Como fica dito, Affonso II falleceu em 25 de março de 1223. Subira ao throno pela morte de seu pae, o rei D. Sancho (27 de março de 1211), de quem foi herdeiro, conforme o direito de primogenitura.

Ainda infante, casou com D. Urraca, filha de Affonso VIII, de Castella, e de D. Leonor, filha de Henrique II, rei d’Inglaterra.[9]

D’este consorcio nasceram quatro filhos: Sancho, que herdou a corôa e foi o segundo no nome; Affonso, que casou em França com Mathilde, Condessa de Bolonha; Leonor, esposa de Valdemaro III, de Dinamarca; e D. Fernando, o infante de Serpa, desposado de D. Sancha de Lara, filha do Alferes-mór de Castella.

O Conde de Bolonha foi o primeiro principe que deu exemplo de perfidia na corôa portugueza. Instrumento e ao mesmo tempo alma dos magnates que depozeram D. Sancho (1245), por não lhe servir as ambições, negando a politica do avô, investira o poder depois de exilado o irmão, conquistador valeroso, a quem a patria, mesmo depois de seiscentos annos, só tem dispensado palavras vãs, recusando-lhe quatro palmos de terra no pantheon dos monarchas![10]
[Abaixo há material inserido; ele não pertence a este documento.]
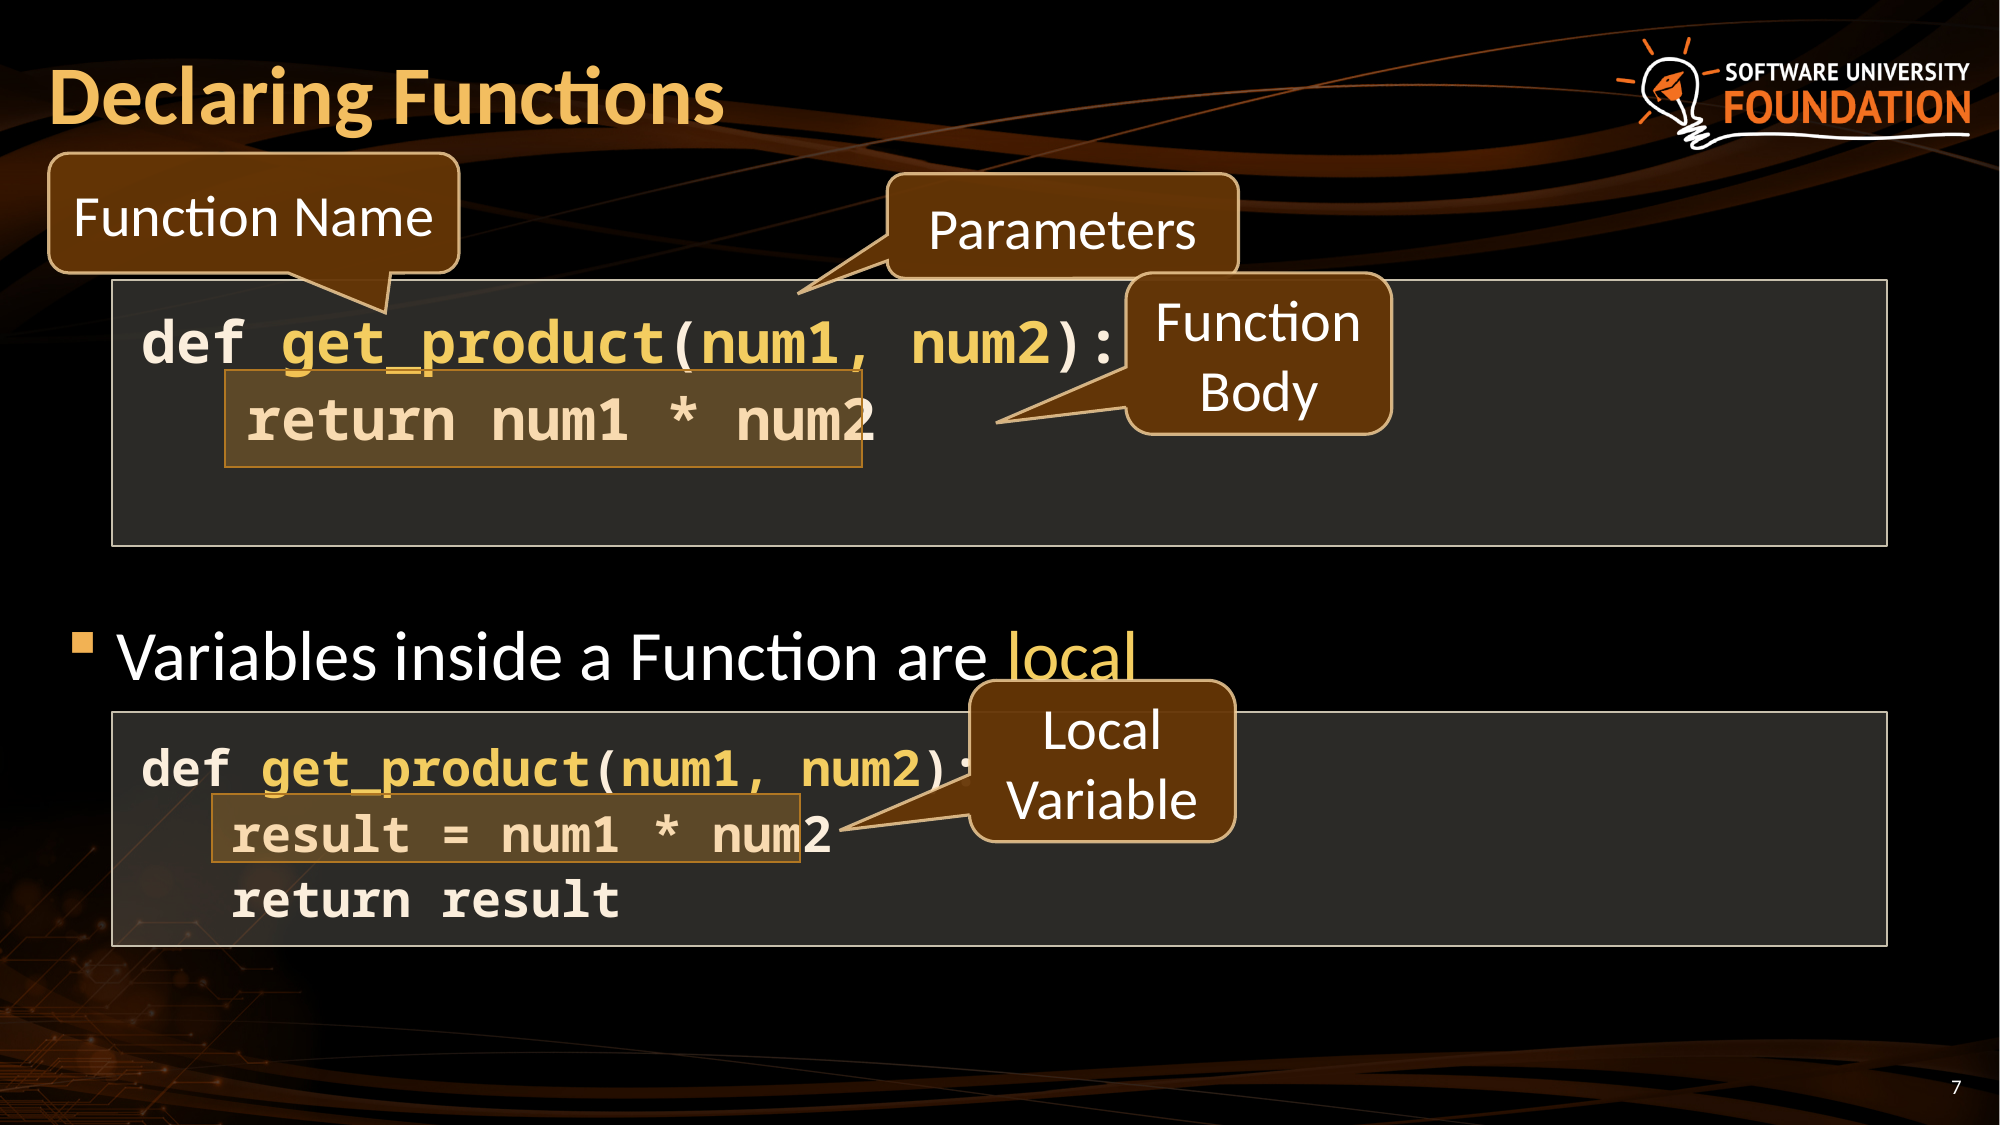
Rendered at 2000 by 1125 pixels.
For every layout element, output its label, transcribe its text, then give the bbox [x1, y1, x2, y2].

Póde ser que nos ultimos tempos do seu governo D. Sancho cedesse á amante a vontade de rei; póde ser—e foi—que o soberano, inebriado pelos fascinadores olhares de Mecia, olvidasse a justiça e o bem do seu povo; mas Juromenha, Serpa, Aljezur e Ayamonte, praças que tomou ao islamismo, mereciam melhor recompensa que a proscripção e o exilio em Castella.
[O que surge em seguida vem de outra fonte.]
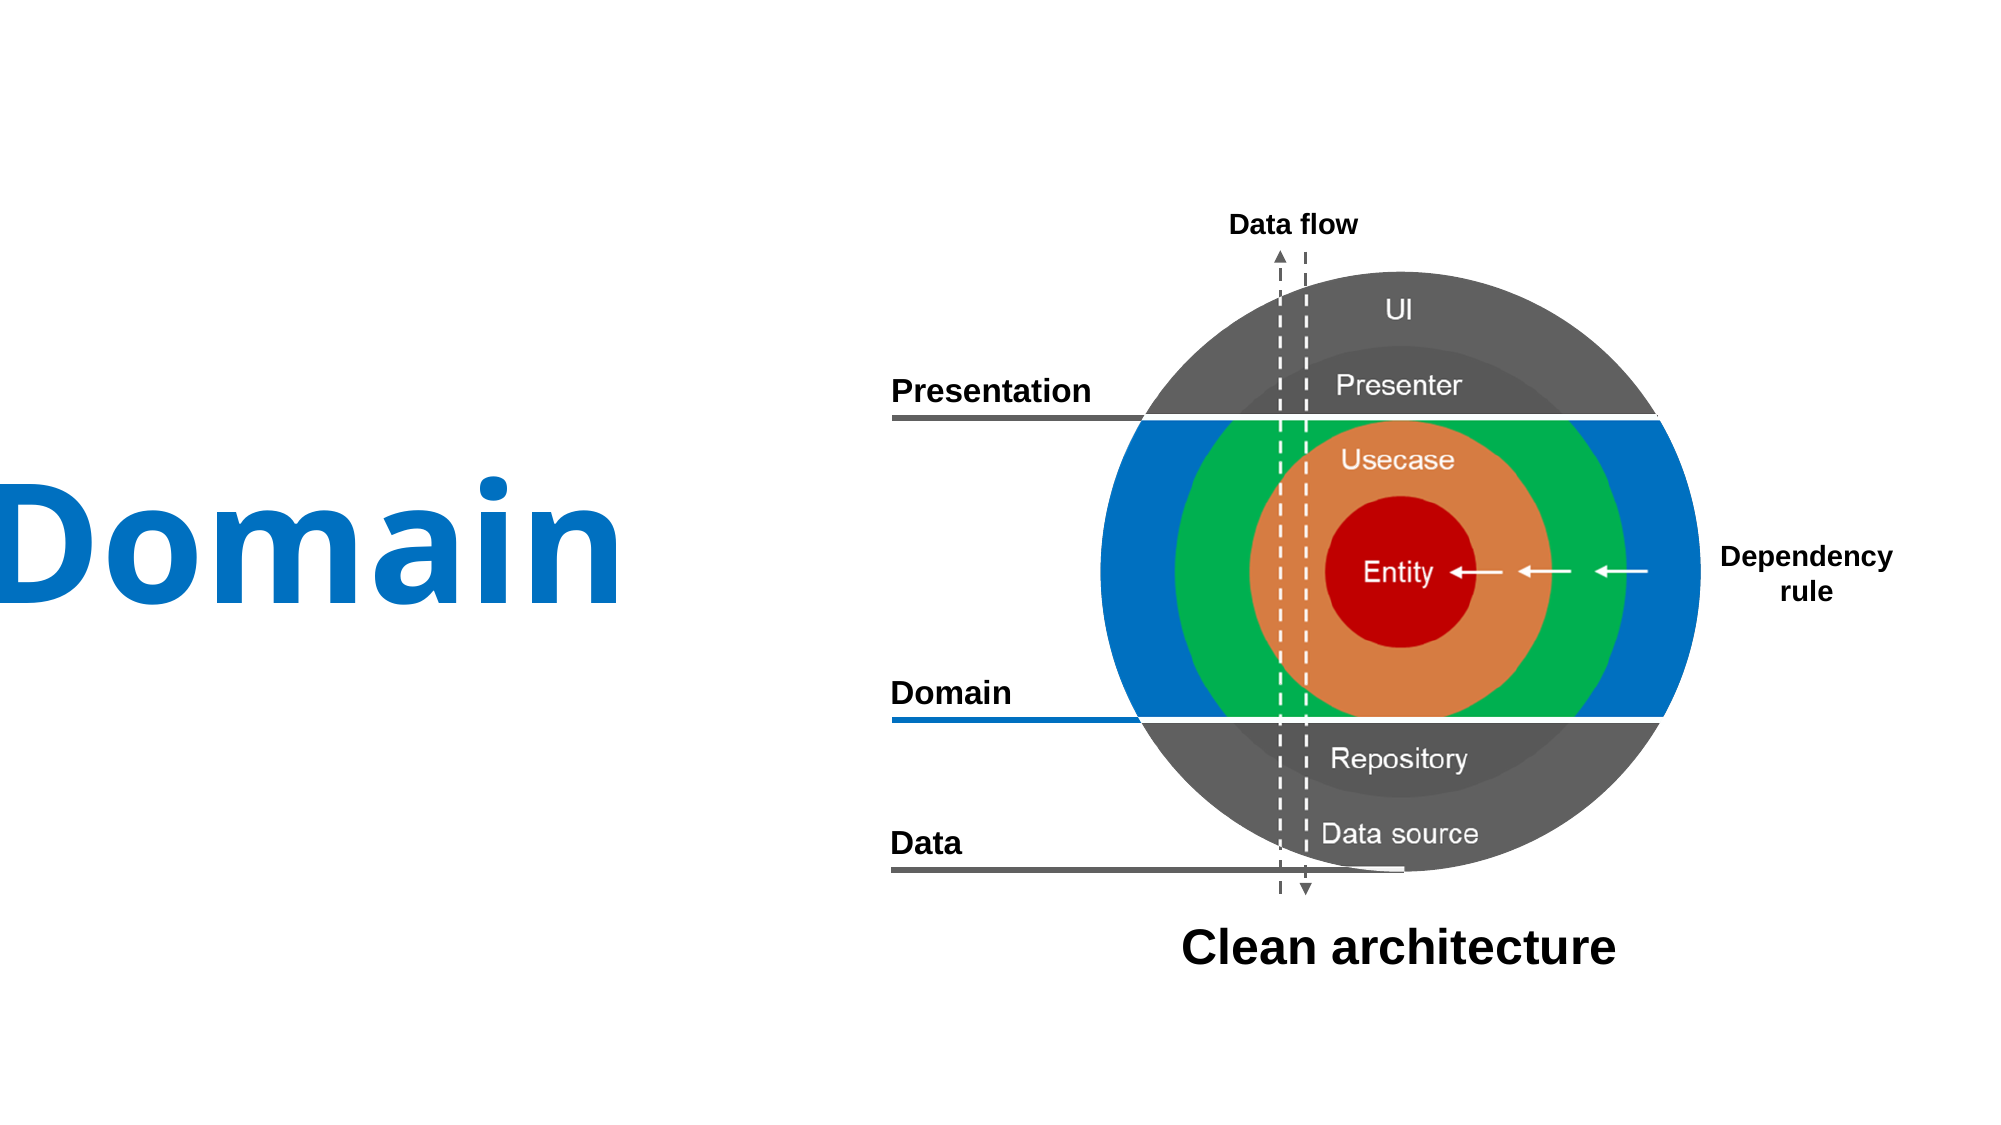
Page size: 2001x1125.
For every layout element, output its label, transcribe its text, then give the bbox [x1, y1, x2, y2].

text_box Data [875, 814, 978, 869]
picture [1100, 271, 1701, 872]
text_box Presentation [876, 361, 1100, 417]
text_box Domain [875, 663, 1028, 719]
text_box Dependency rule [1705, 529, 1909, 615]
text_box Clean architecture [1166, 906, 1633, 982]
text_box Data flow [1214, 198, 1374, 249]
text_box Domain [0, 429, 645, 645]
Que tempos os medievaes! No castello de Coimbra, depois do osculo de mais intenso amor; depois de mutuas juras de fidelidade, passadas as scenas que tornam celestial o remanso do lár, um vulto de guerreiro assoma á camara real. Approxima-se D. Mecia, contempla o marido, que dorme, e, tão bella como perfida, lança-se nos braços de Raymundo Viegas de Portocarrero, cavalga o fogoso corcel do raptor, e amparada no corpo do cavalleiro, que a roubára pela politica do infante bolonhez, penetra os muros d’Ourem, onde esforços do apaixonado D. Sancho não conseguem escalar!
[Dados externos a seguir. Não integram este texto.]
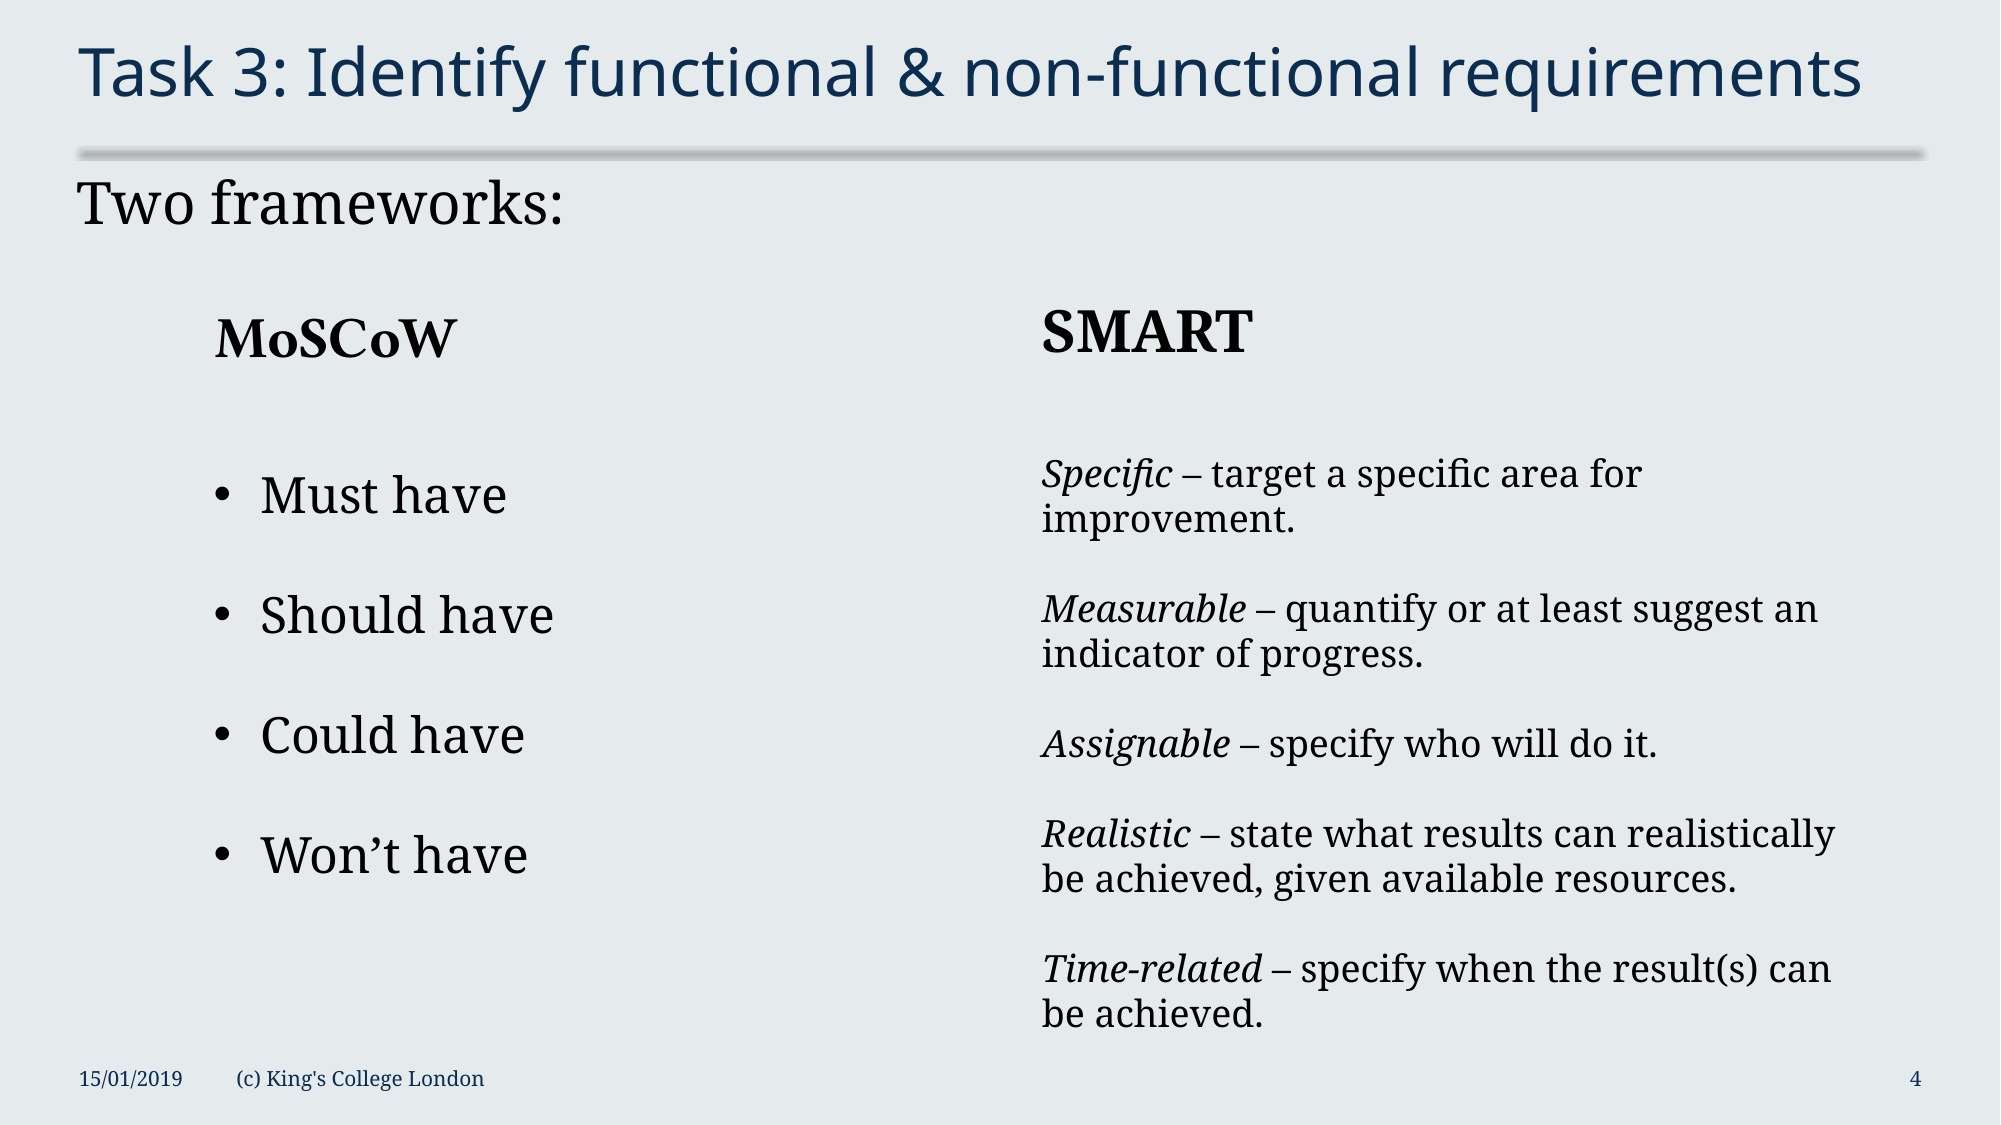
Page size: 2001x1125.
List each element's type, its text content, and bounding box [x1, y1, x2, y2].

text_box Specific – target a specific area for improvement. Measurable – quantify or at least suggest an indicator of progress. Assignable – specify who will do it. Realistic – state what results can realistically be achieved, given available resources. Time-related – specify when the result(s) can be achieved. [1027, 442, 1870, 1043]
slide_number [78, 1065, 236, 1125]
text_box Two frameworks: [61, 159, 581, 244]
title Task 3: Identify functional & non-functional requirements [78, 29, 1922, 148]
text_box MoSCoW [200, 292, 715, 517]
text_box SMART [1027, 286, 1360, 441]
footer (c) King's College London [236, 1065, 1763, 1125]
slide_number 4 [1763, 1065, 1922, 1125]
text_box Must have Should have Could have Won’t have [198, 455, 628, 891]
Abandonado pela mulher a quem confiára o seu coração, perseguido pelo clero que o intrigava na Curia, deposto pelo proprio Pontifice, refugiou-se em Toledo, onde falleceu aos 4 de janeiro de 1248. Conhecida a sua morte, o conde de Bolonha tomou o titulo de rei. Este soberano para quem a historia só encontrou o cognome de bolonhez, apezar de ter conseguido a libertação do Algarve, foi tão perfido com a condessa Mathilde, como traidor ao irmão.